We cannot easily deduce that an offset is in a SGPRs, but the Mesa frontend
cannot easily make use of an explicit soffset parameter. Furthermore, it is
likely that in the future, LLVM will be in a better position that the frontend
to choose an SGPR offset if possible.

Since there aren't any frontend uses of these intrinsics in upstream
repositories yet, I would like to take this opportunity to change the
intrinsic signatures to a single offset parameter, which is then selected
to immediate offsets or voffsets using a ComplexPattern.

Diff Detail

Event Timeline

nhaehnle updated this revision to Diff 50847.Mar 16 2016, 1:04 PM
nhaehnle retitled this revision from to AMDGPU: use ComplexPattern for offsets in llvm.amdgcn.buffer.load/store.format.
nhaehnle updated this object.
nhaehnle added a subscriber: llvm-commits.
lib/Target/AMDGPU/AMDGPUISelDAGToDAG.cpp
1128–1134

If an offset is too big for the ImmOffset field we should split the offset and store the part in ImmOffset and part in soffset.

If the part in soffset is less than 64, then you save a move instruction since you can encode inline immediates up to 64 in the soffset field, and for cases when the part in soffset is greater than 64 up to 2^16, you can use an s_movk instruction to copy the immediate into register, saving 4 bytes of code size.

nhaehnle updated this revision to Diff 50941.Mar 17 2016, 8:50 AM

Use isSchedulingBoundary instead of implicit-use of EXEC, which gets rid of
the target-independent modifications.

This is indeed more conservative, as you can tell from the change in
si-scheduler.ll: previously, the later scheduling passes managed to move the
initial s_wqm_b64 after the s_load_dwordx4 & x8, i.e. we lose slightly in
latency hiding.

The impact should be small, and it does make sense to land a more conservative
and robust patch initially.

nhaehnle updated this revision to Diff 50942.Mar 17 2016, 9:15 AM

Refine the constant handling for some boundary cases. Note that the S_MOV_B32
automatically becomes an s_movk_i32 when possible - I've also added a test
case for that.

lib/Target/AMDGPU/AMDGPUISelDAGToDAG.cpp
1136–1142

When the immediate is greater than 4095 + 64, if you put the overflow in ImmOffset, then when you have sequential loads they can all read the non-overflow part from the same SGPR, which would save instructions.
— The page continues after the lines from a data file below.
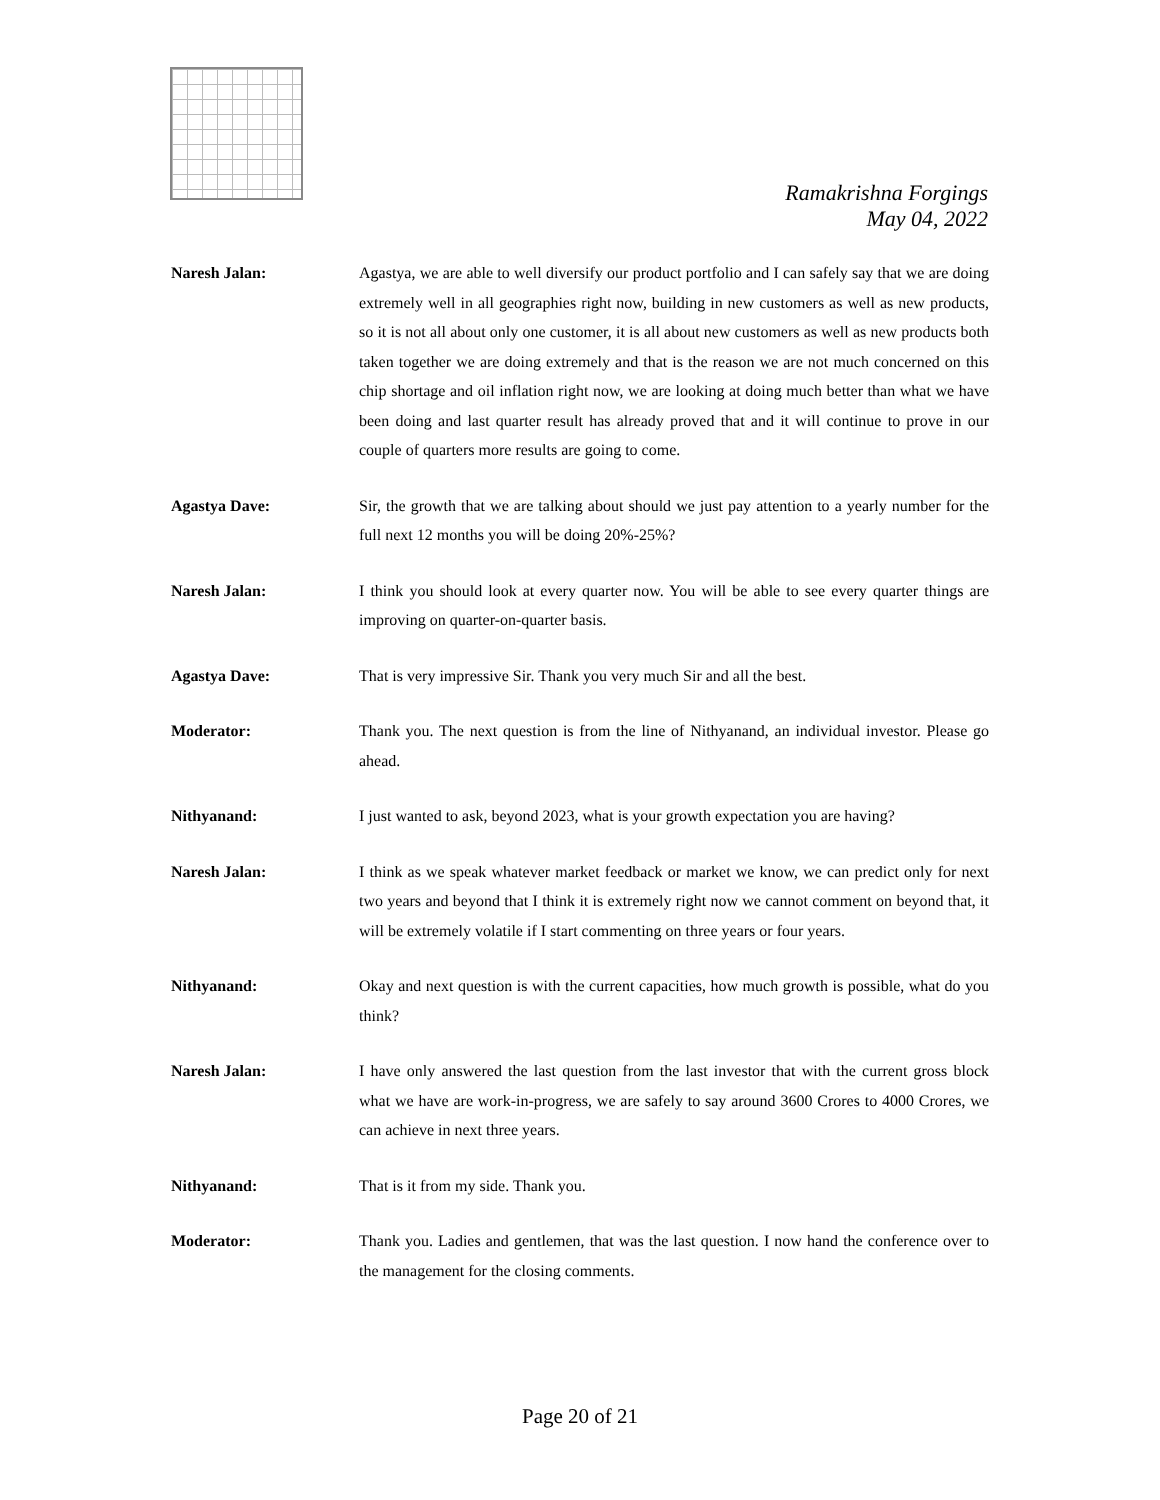Ramakrishna Forgings
May 04, 2022
Naresh Jalan: Agastya, we are able to well diversify our product portfolio and I can safely say that we are doing extremely well in all geographies right now, building in new customers as well as new products, so it is not all about only one customer, it is all about new customers as well as new products both taken together we are doing extremely and that is the reason we are not much concerned on this chip shortage and oil inflation right now, we are looking at doing much better than what we have been doing and last quarter result has already proved that and it will continue to prove in our couple of quarters more results are going to come.
Agastya Dave: Sir, the growth that we are talking about should we just pay attention to a yearly number for the full next 12 months you will be doing 20%-25%?
Naresh Jalan: I think you should look at every quarter now. You will be able to see every quarter things are improving on quarter-on-quarter basis.
Agastya Dave: That is very impressive Sir. Thank you very much Sir and all the best.
Moderator: Thank you. The next question is from the line of Nithyanand, an individual investor. Please go ahead.
Nithyanand: I just wanted to ask, beyond 2023, what is your growth expectation you are having?
Naresh Jalan: I think as we speak whatever market feedback or market we know, we can predict only for next two years and beyond that I think it is extremely right now we cannot comment on beyond that, it will be extremely volatile if I start commenting on three years or four years.
Nithyanand: Okay and next question is with the current capacities, how much growth is possible, what do you think?
Naresh Jalan: I have only answered the last question from the last investor that with the current gross block what we have are work-in-progress, we are safely to say around 3600 Crores to 4000 Crores, we can achieve in next three years.
Nithyanand: That is it from my side. Thank you.
Moderator: Thank you. Ladies and gentlemen, that was the last question. I now hand the conference over to the management for the closing comments.
Page 20 of 21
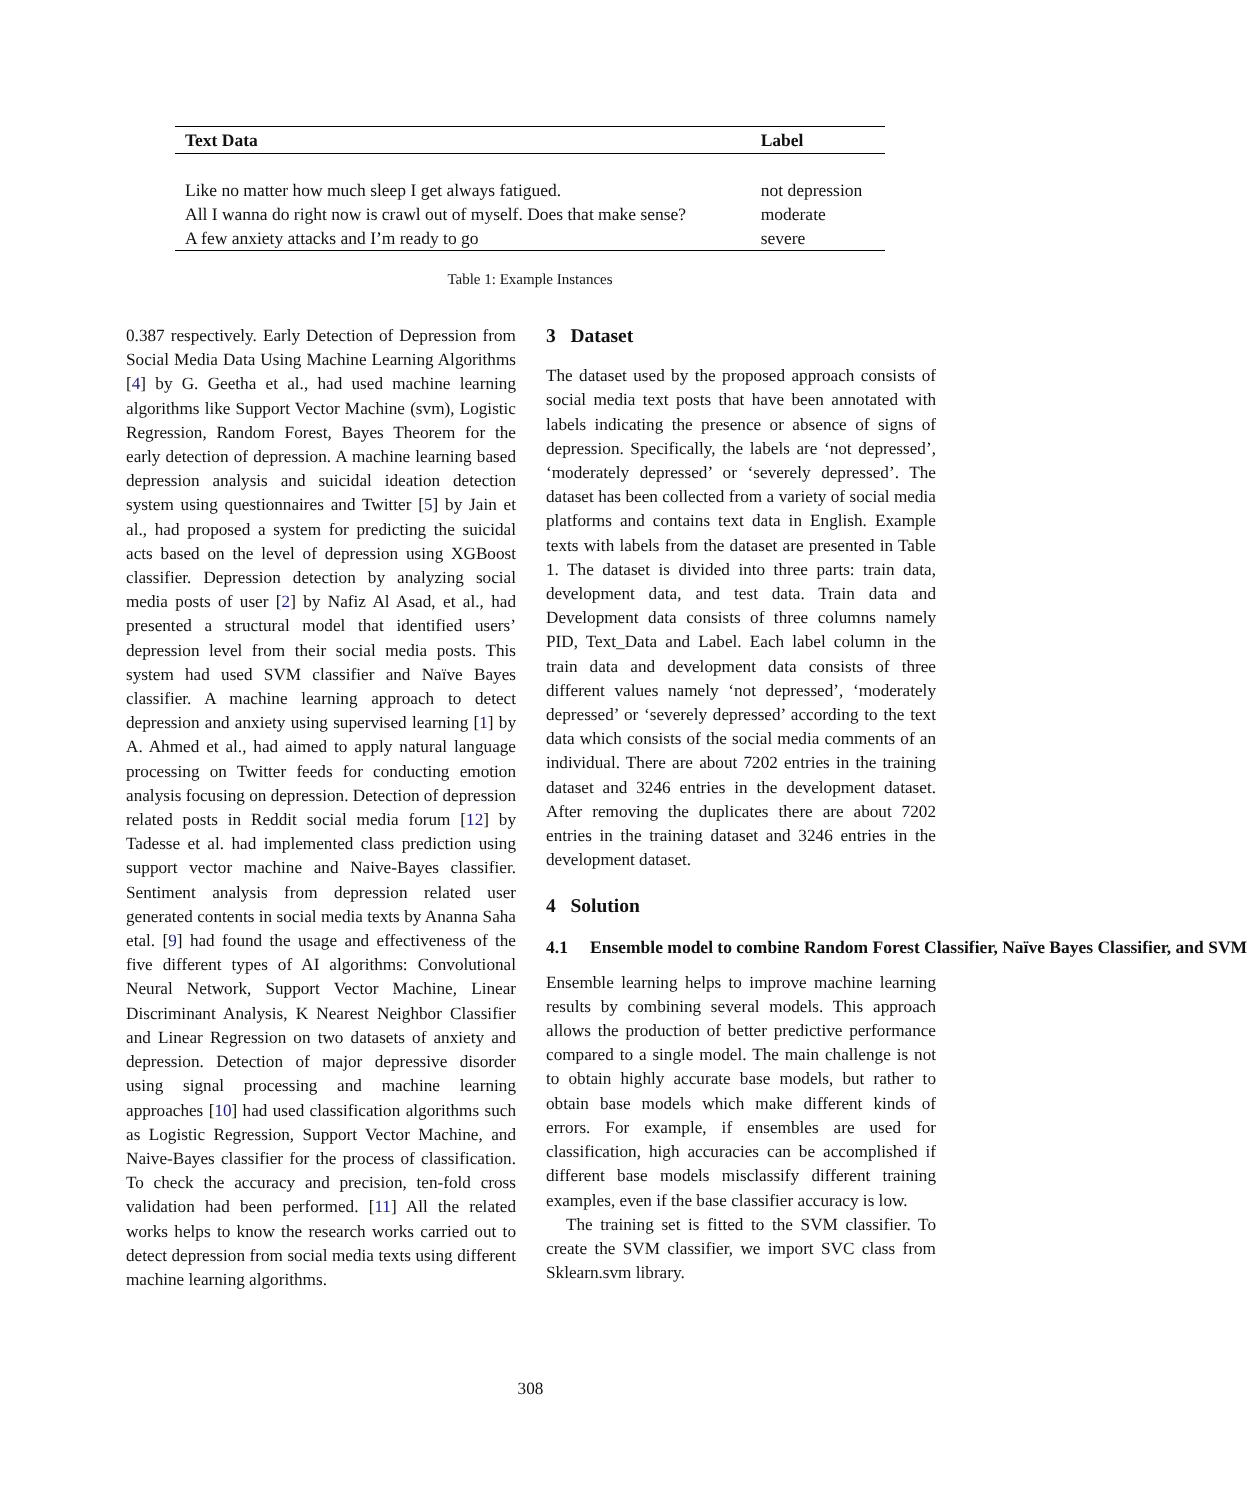| Text Data | Label |
| --- | --- |
| Like no matter how much sleep I get always fatigued. | not depression |
| All I wanna do right now is crawl out of myself. Does that make sense? | moderate |
| A few anxiety attacks and I’m ready to go | severe |
Table 1: Example Instances
0.387 respectively. Early Detection of Depression from Social Media Data Using Machine Learning Algorithms [4] by G. Geetha et al., had used machine learning algorithms like Support Vector Machine (svm), Logistic Regression, Random Forest, Bayes Theorem for the early detection of depression. A machine learning based depression analysis and suicidal ideation detection system using questionnaires and Twitter [5] by Jain et al., had proposed a system for predicting the suicidal acts based on the level of depression using XGBoost classifier. Depression detection by analyzing social media posts of user [2] by Nafiz Al Asad, et al., had presented a structural model that identified users’ depression level from their social media posts. This system had used SVM classifier and Naïve Bayes classifier. A machine learning approach to detect depression and anxiety using supervised learning [1] by A. Ahmed et al., had aimed to apply natural language processing on Twitter feeds for conducting emotion analysis focusing on depression. Detection of depression related posts in Reddit social media forum [12] by Tadesse et al. had implemented class prediction using support vector machine and Naive-Bayes classifier. Sentiment analysis from depression related user generated contents in social media texts by Ananna Saha etal. [9] had found the usage and effectiveness of the five different types of AI algorithms: Convolutional Neural Network, Support Vector Machine, Linear Discriminant Analysis, K Nearest Neighbor Classifier and Linear Regression on two datasets of anxiety and depression. Detection of major depressive disorder using signal processing and machine learning approaches [10] had used classification algorithms such as Logistic Regression, Support Vector Machine, and Naive-Bayes classifier for the process of classification. To check the accuracy and precision, ten-fold cross validation had been performed. [11] All the related works helps to know the research works carried out to detect depression from social media texts using different machine learning algorithms.
3 Dataset
The dataset used by the proposed approach consists of social media text posts that have been annotated with labels indicating the presence or absence of signs of depression. Specifically, the labels are ‘not depressed’, ‘moderately depressed’ or ‘severely depressed’. The dataset has been collected from a variety of social media platforms and contains text data in English. Example texts with labels from the dataset are presented in Table 1. The dataset is divided into three parts: train data, development data, and test data. Train data and Development data consists of three columns namely PID, Text_Data and Label. Each label column in the train data and development data consists of three different values namely ‘not depressed’, ‘moderately depressed’ or ‘severely depressed’ according to the text data which consists of the social media comments of an individual. There are about 7202 entries in the training dataset and 3246 entries in the development dataset. After removing the duplicates there are about 7202 entries in the training dataset and 3246 entries in the development dataset.
4 Solution
4.1 Ensemble model to combine Random Forest Classifier, Naïve Bayes Classifier, and SVM
Ensemble learning helps to improve machine learning results by combining several models. This approach allows the production of better predictive performance compared to a single model. The main challenge is not to obtain highly accurate base models, but rather to obtain base models which make different kinds of errors. For example, if ensembles are used for classification, high accuracies can be accomplished if different base models misclassify different training examples, even if the base classifier accuracy is low.
The training set is fitted to the SVM classifier. To create the SVM classifier, we import SVC class from Sklearn.svm library.
308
nhaehnle updated this revision to Diff 50981.Mar 17 2016, 3:26 PM

I like that idea. Here's an updated patch, including a test to verify that
the soffset constant really is re-used.

tstellarAMD accepted this revision.Mar 18 2016, 8:28 AM
tstellarAMD edited edge metadata.

LGTM.

This revision is now accepted and ready to land.Mar 18 2016, 8:28 AM
This revision was automatically updated to reflect the committed changes.